Wes Brown, another ex-team-mate, pushed the idea even further.
“He could definitely move into the boardroom, he’s got the ability to swerve away from coaching and into the executive level, 100 per cent. Why not? If he’s enjoying it, it’ll be perfect for him."
Quinton Fortune, who watched Ronaldo’s rise from close range in that first United spell, sees something even more ambitious.
“At Manchester United I could see him as a part owner, he’s done incredible things in football and also financially, anything is possible because he loves the club. The club still loves him with the amazing memories he created there, if he got an opportunity behind the scenes I think he’d jump to be a part of it."
These are not idle compliments. They reflect a belief that Ronaldo’s second home will always be Old Trafford, and that the story between player and club is not finished, even after a turbulent second spell and an abrupt exit.
Playing on, planning ahead
For now, though, all of that sits in the future. Ronaldo remains tied to Al-Nassr until the summer of 2027, and his competitive fire still burns too fiercely to treat those years as a farewell tour.
One of his most personal ambitions might yet be realised in Riyadh: sharing a professional pitch with his eldest son, Cristiano Jr. The teenager edges closer to stepping out of academy football and into the senior game, and the prospect of father and son linking up in the same side is no longer fantasy. It is a scenario Ronaldo has openly cherished, and his extended career gives it a realistic frame.
Many observers believe he can keep playing deep into his mid-40s. Given how he has already shredded conventional timelines for elite athletes, few are prepared to bet against him. Each season that passes only strengthens the idea that his career will end on his terms, not on a doctor’s note or a manager’s decision.

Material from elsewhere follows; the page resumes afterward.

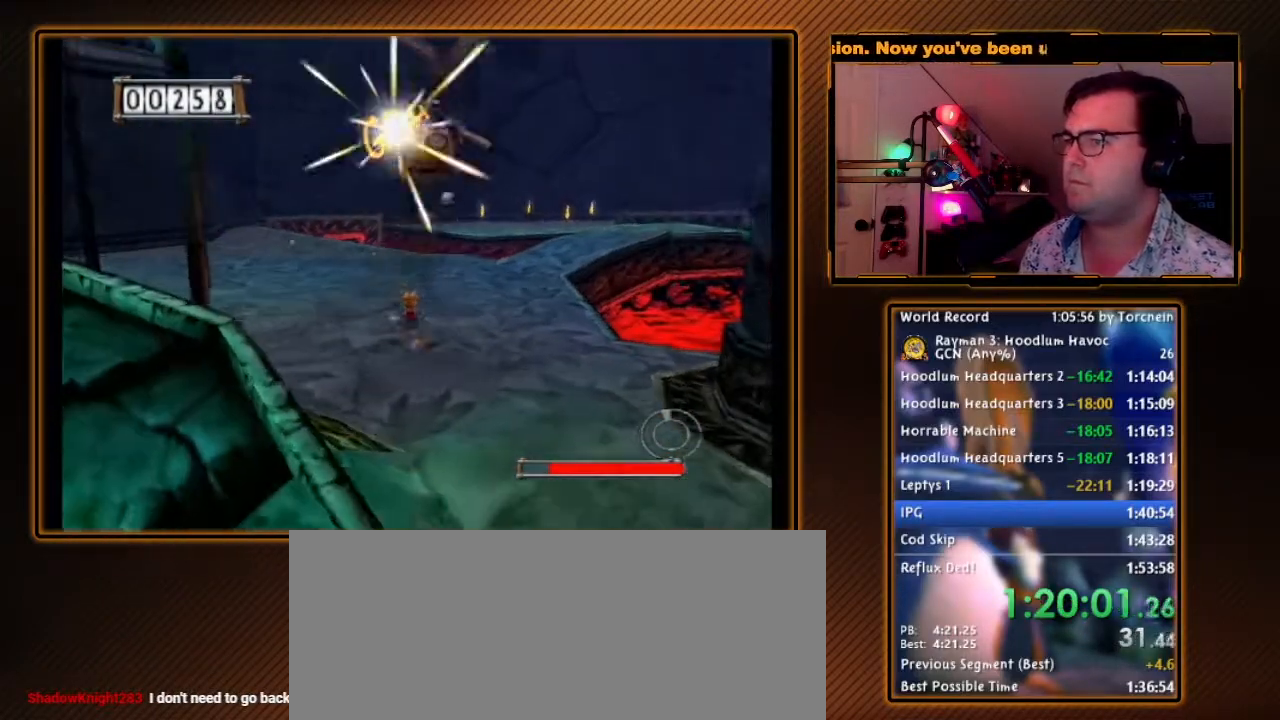
{"buttons": [], "left_stick": "down-left", "right_stick": "center", "events": [[183, "left_stick", "center"], [250, "R1", "up"], [350, "left_stick", "down-left"]]}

What seems certain is that Manchester United will keep a door open. For a club that has built its identity around iconic No.7s, welcoming back one of the most storied wearers of that shirt in a new capacity would carry both romance and logic. Ronaldo, the player, is still rewriting records in Saudi Arabia. Ronaldo, the future executive, lurks just over the horizon.
The only real question left is not whether he returns to Old Trafford – but in what role he chooses to shape the next chapter of his football empire.